Grimacing, Masha strode to the curtain and pulled it aside.
“Shewaw!” (A combination of “Whew!”, “Ugh!”, and “Yech!”)
The stink was that which greeted her nostrils when she opened the door to The Vulgar Unicorn Tavern. A blend of wine and beer, stale and fresh, sweat, stale and fresh, vomit, urine, frying blood-sausages, krrf, and kleetel.
Eevroen lay on his back, his mouth open, his arms spread out as if he were being crucified. Once, he had been a tall muscular youth, very broad-shouldered, slim-waisted, and long-legged. Now he was fat, fat, fat, double-chinned, huge-paunched with rings of sagging fat around his waist. The once-bright eyes were red and dark-bagged, and the once-sweet breath was a hellpit of stenches. He’d fallen asleep without changing into nightclothes; his tunic was ripped, dirty, and stained with various things, including puke. He wore cast-off sandals, or perhaps he’d stolen them.
Masha was long past weeping over him. She kicked him in the ribs, causing him to grunt and to open one eye. But it closed and he was quickly snoring like a pig again. That, at least, was a blessing. How many nights had she spent in screaming at him while he bellowed at her or in fighting him off when he staggered home and insisted she lie with him? She didn’t want to count them.
Masha would have gotten rid of him long ago if she had been able to. But the law of the empire was that only the man could divorce unless the woman could prove her spouse was too diseased to have children or was impotent.
She whirled and walked toward the wash basin. As she passed her mother, a hand stopped her.
Wallu, peering at her with one half-good eye, said
, “Child! Something has happened to you! What was it?”
“Tell you in a moment,” Masha said, and she washed her face and hands and armpits. Later, she regretted very much that she hadn’t told Wallu a lie. But how was she to know that Eevroen had come out of his stupor enough to hear what she said? If only she hadn’t been so furious that she’d kicked him…but regrets were a waste of time, though there wasn’t a human alive who didn’t indulge in them.
She had no sooner finished telling her mother what had happened with Benna when she heard a grunt behind her. She turned to see Eevroen swaying in front of the curtains, a stupid grin on his fat face. The face once so beloved.
Eevroen reeled toward her, his hands out as if he intended to grab her. He spoke thickly but intelligibly enough.
“Why’n’t you go affer the rat? If you caught it, we coulda been rich?”
“Go back to sleep,” Masha said. “This has nothing to do with you.”
“Nothin’ do wi’ me?” Eevroen bellowed. “Wha’ you mean? I’m your husband! Wha’ss yoursh ish mine. I wan’ tha’ jewel!”
“You damned fool,” Masha said, trying to keep from screaming so that the children wouldn’t wake and the neighbors wouldn’t hear, “I don’t have the jewel. There was no way I could get it—if there ever was any.”
Eevroen put a finger alongside his nose and winked the left eye. “If there wa’ ever any, heh? Masha, you tryna hol’ ou’ on me? You go’ the jewel, and you lyin’ to you’ mo…mo…mama.”
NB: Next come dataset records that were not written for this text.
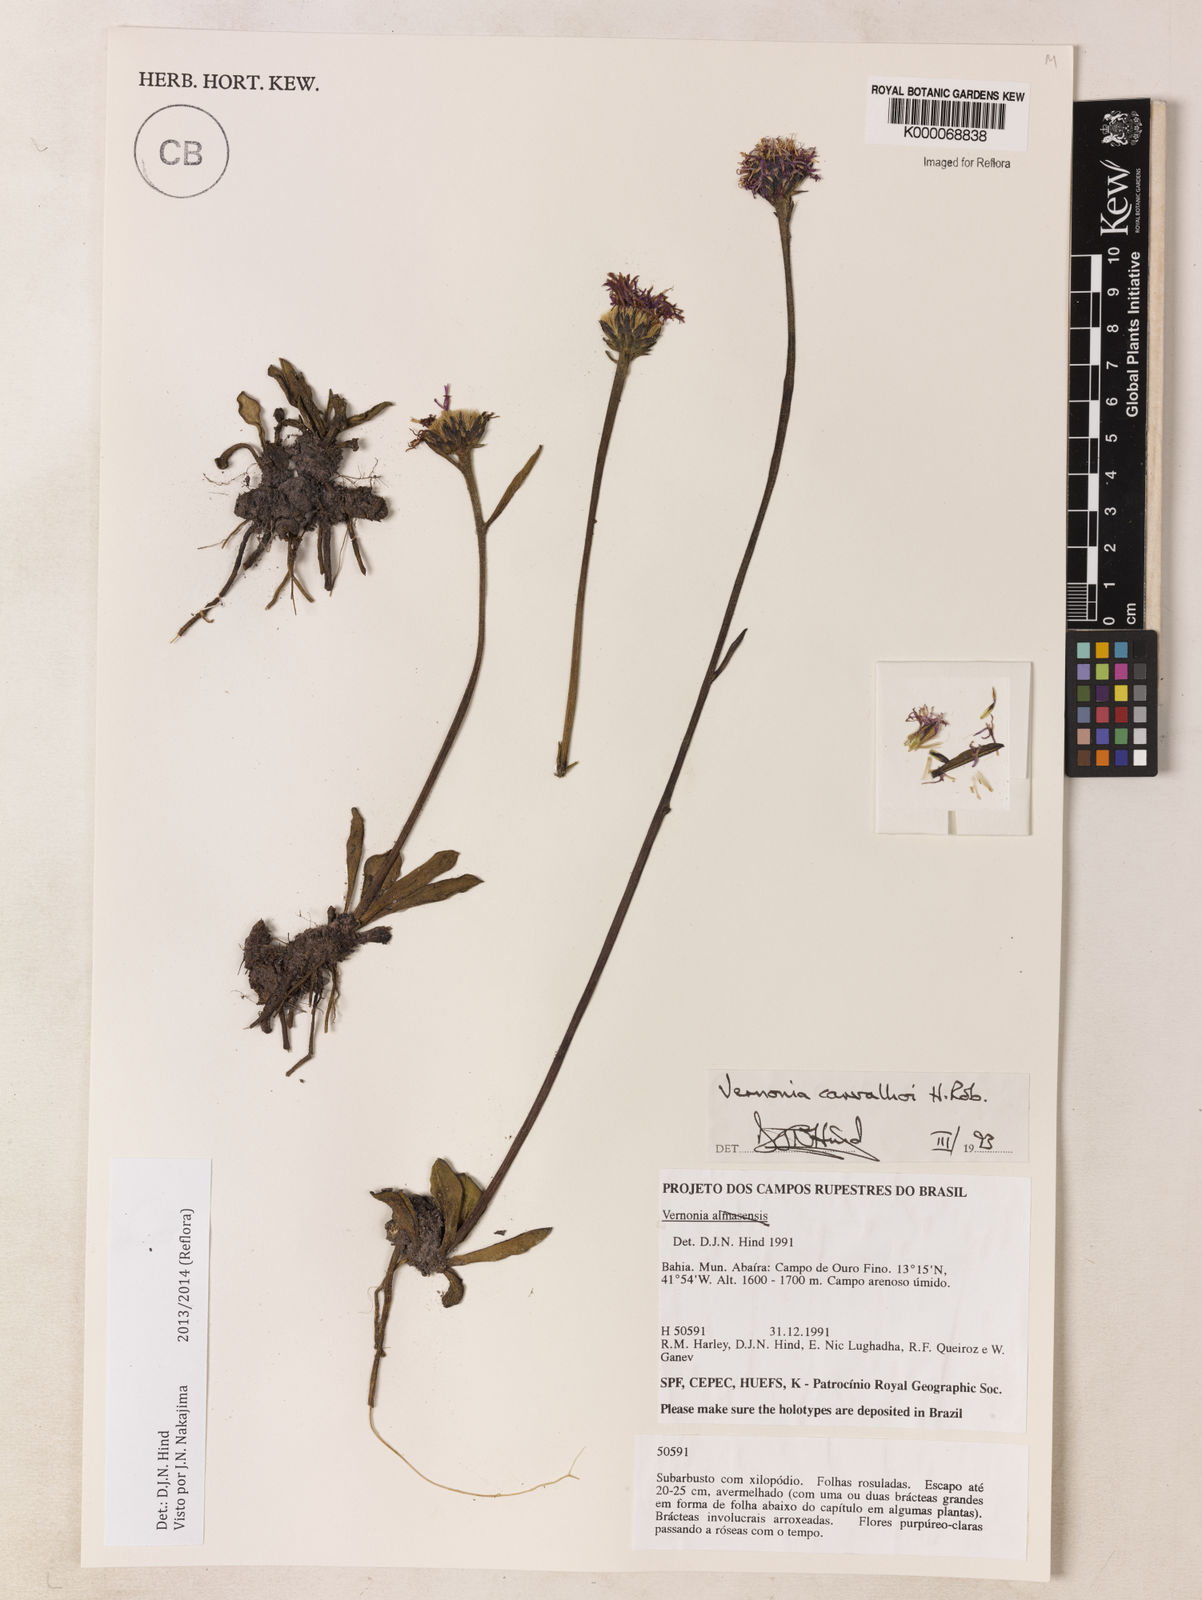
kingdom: Plantae
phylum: Tracheophyta
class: Magnoliopsida
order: Asterales
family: Asteraceae
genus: Lessingianthus
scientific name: Lessingianthus carvalhoi
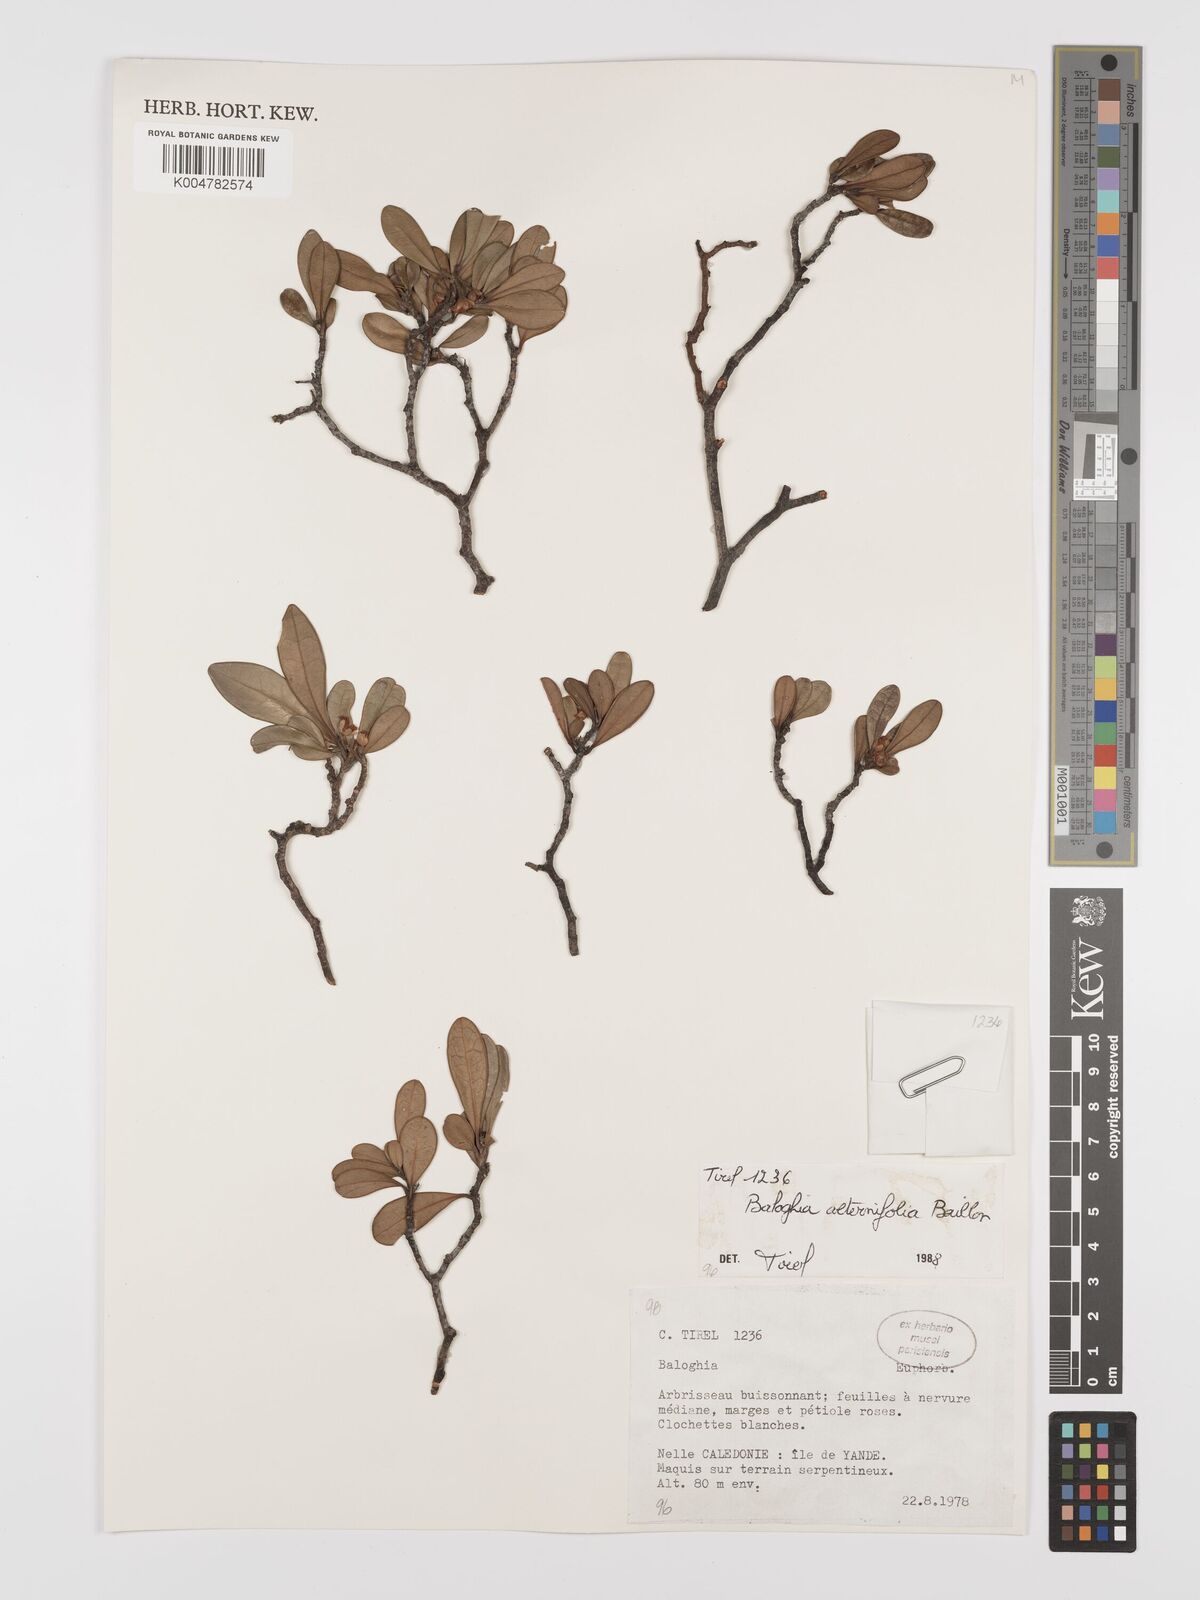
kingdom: Plantae
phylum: Tracheophyta
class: Magnoliopsida
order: Malpighiales
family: Euphorbiaceae
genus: Baloghia
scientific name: Baloghia alternifolia
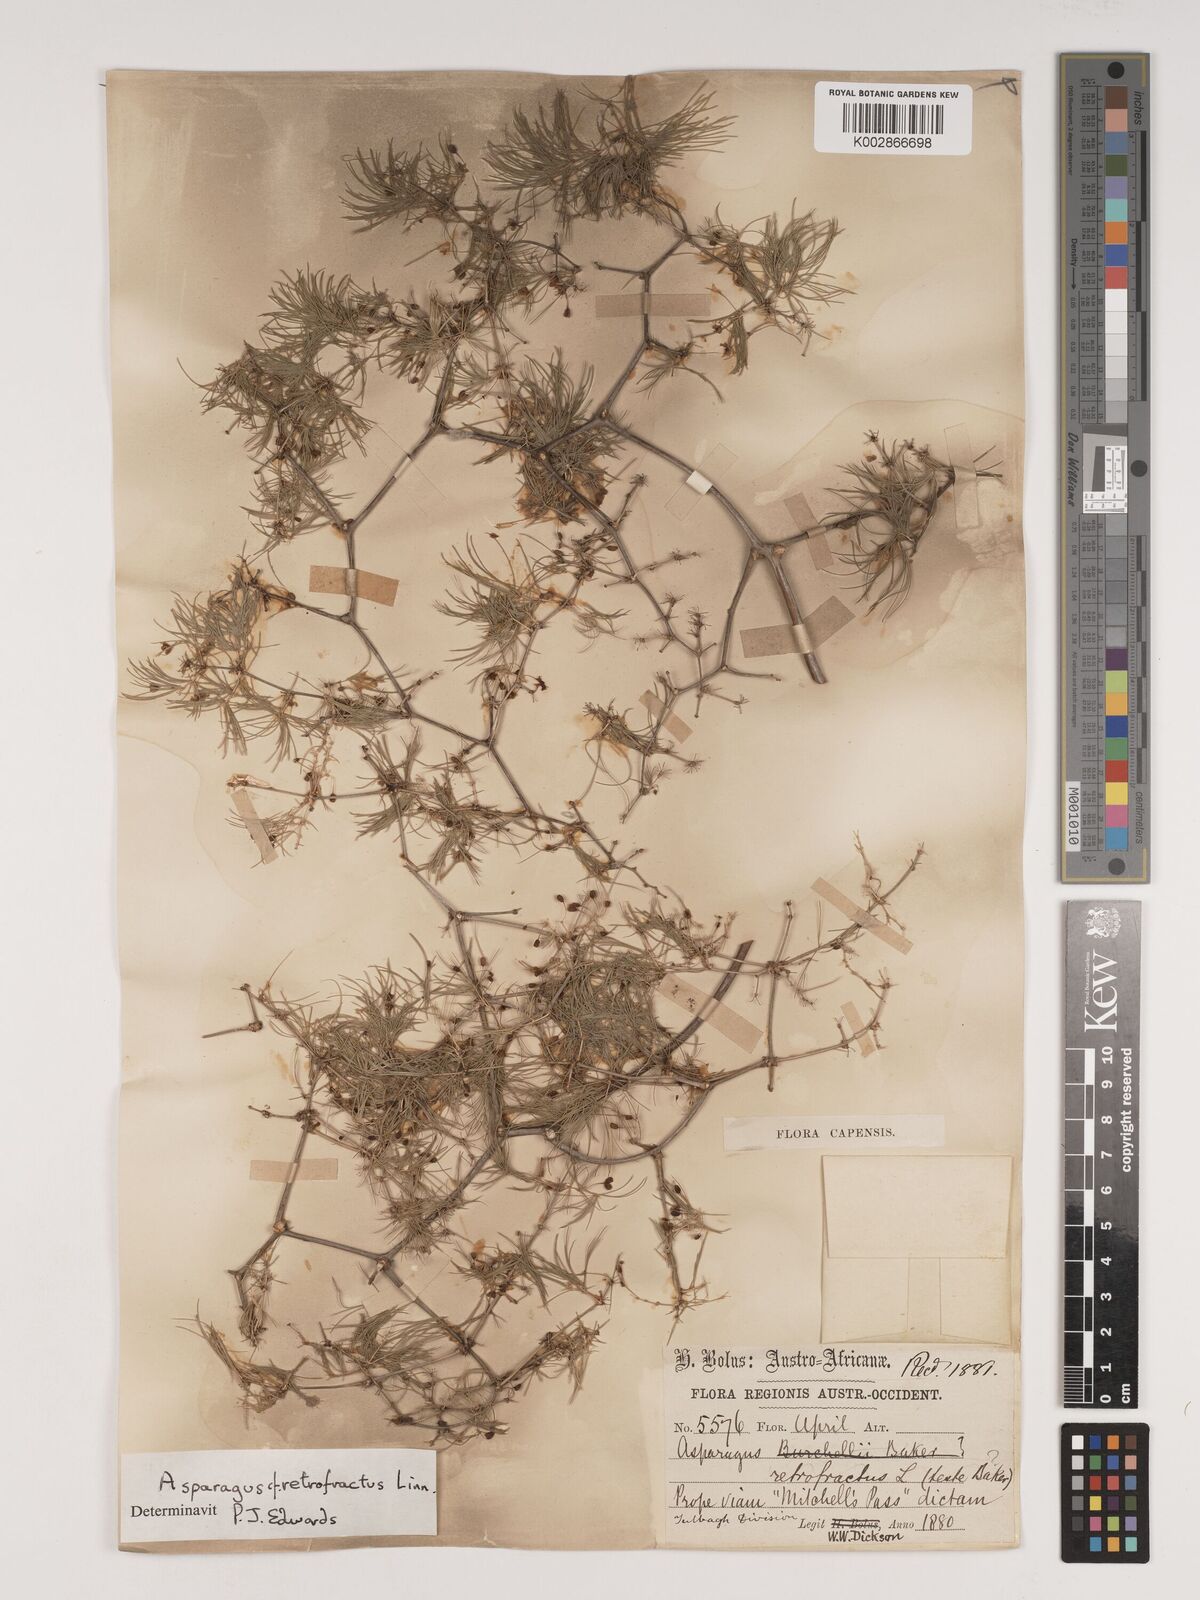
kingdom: Plantae
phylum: Tracheophyta
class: Liliopsida
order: Asparagales
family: Asparagaceae
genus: Asparagus
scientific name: Asparagus retrofractus
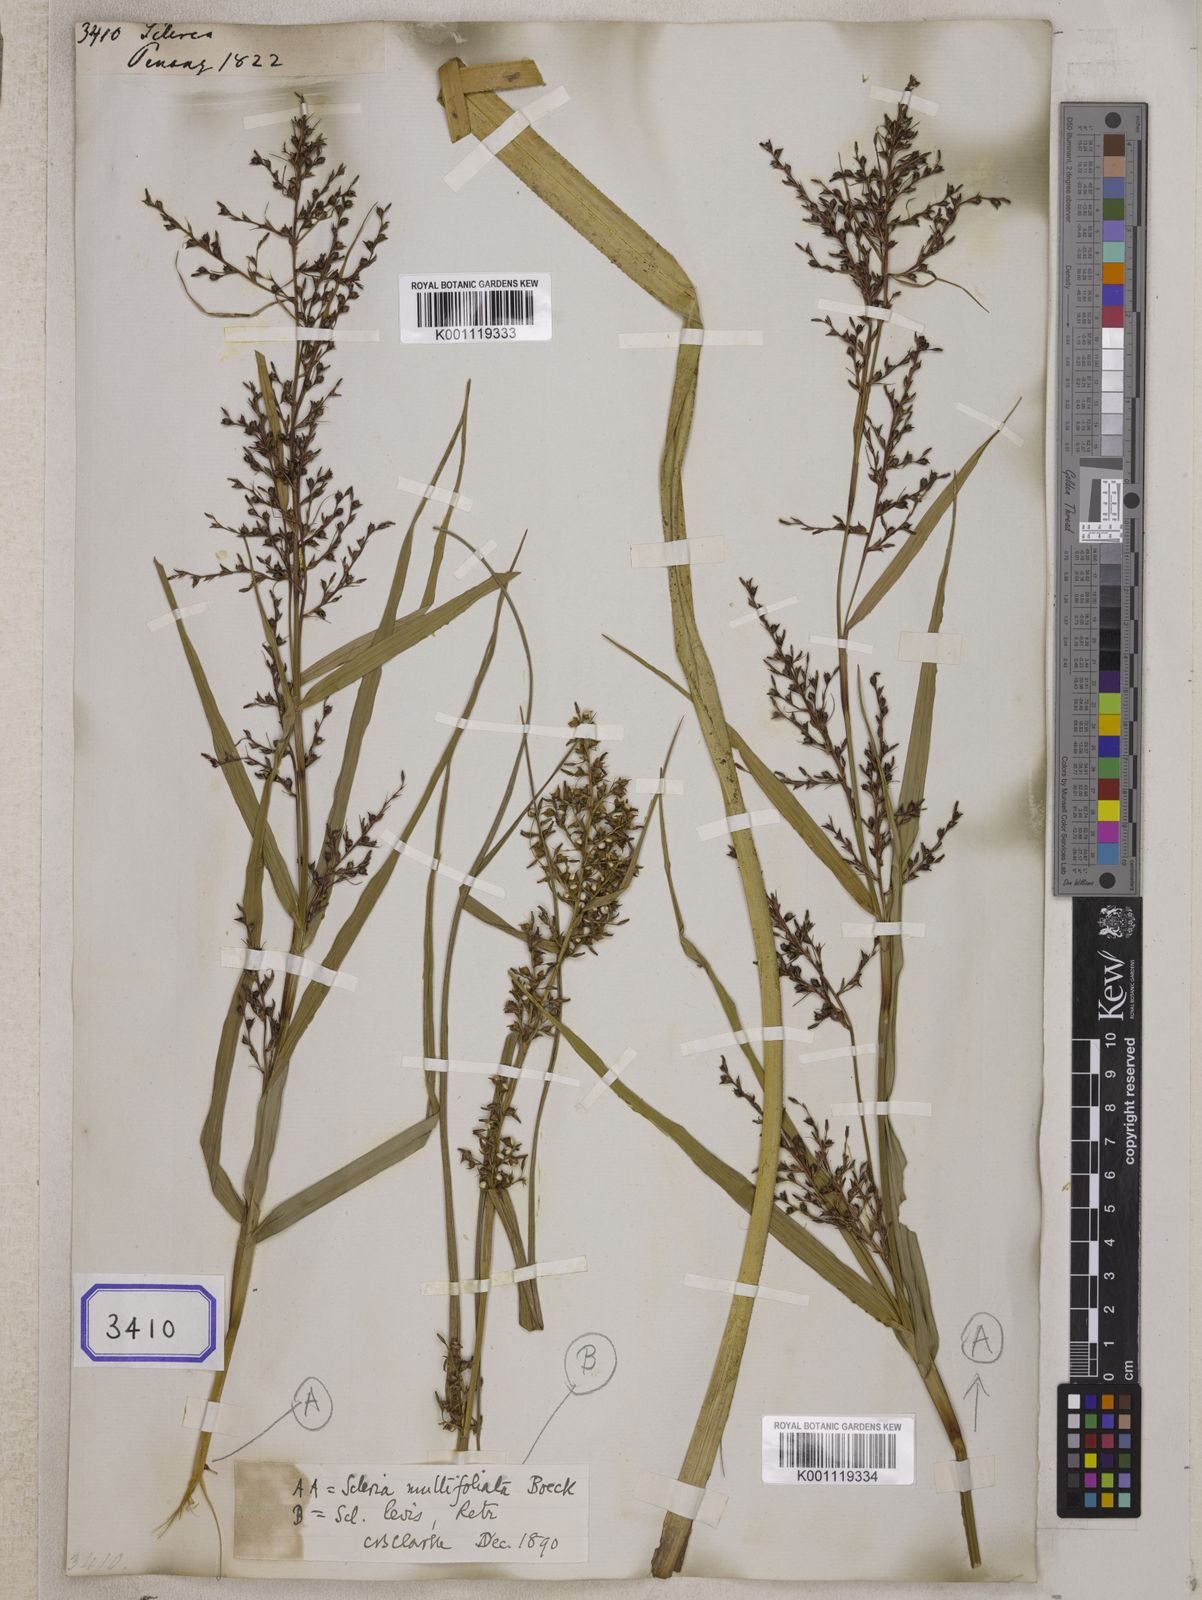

“No, I’m not lying!” she screamed, all reason for caution having deserted her quite unreasonably. “You fat stinking pig! I’ve had a terrible time, I almost got killed, and all you can think about is the jewel! Which probably doesn’t exist! Benna was dying! He didn’t know what he was talking about! I never saw the jewel! And…”
Eevroen snarled, “You tryna keep i’ from me!” and he charged her.
She could easily have evaded him, but something swelled up in her and took over, and she seized a baked-clay water jug from a shelf and brought it down hard over his head. The jug didn’t break, but Eevroen did. He fell face forward. Blood welled from his scalp; he snored.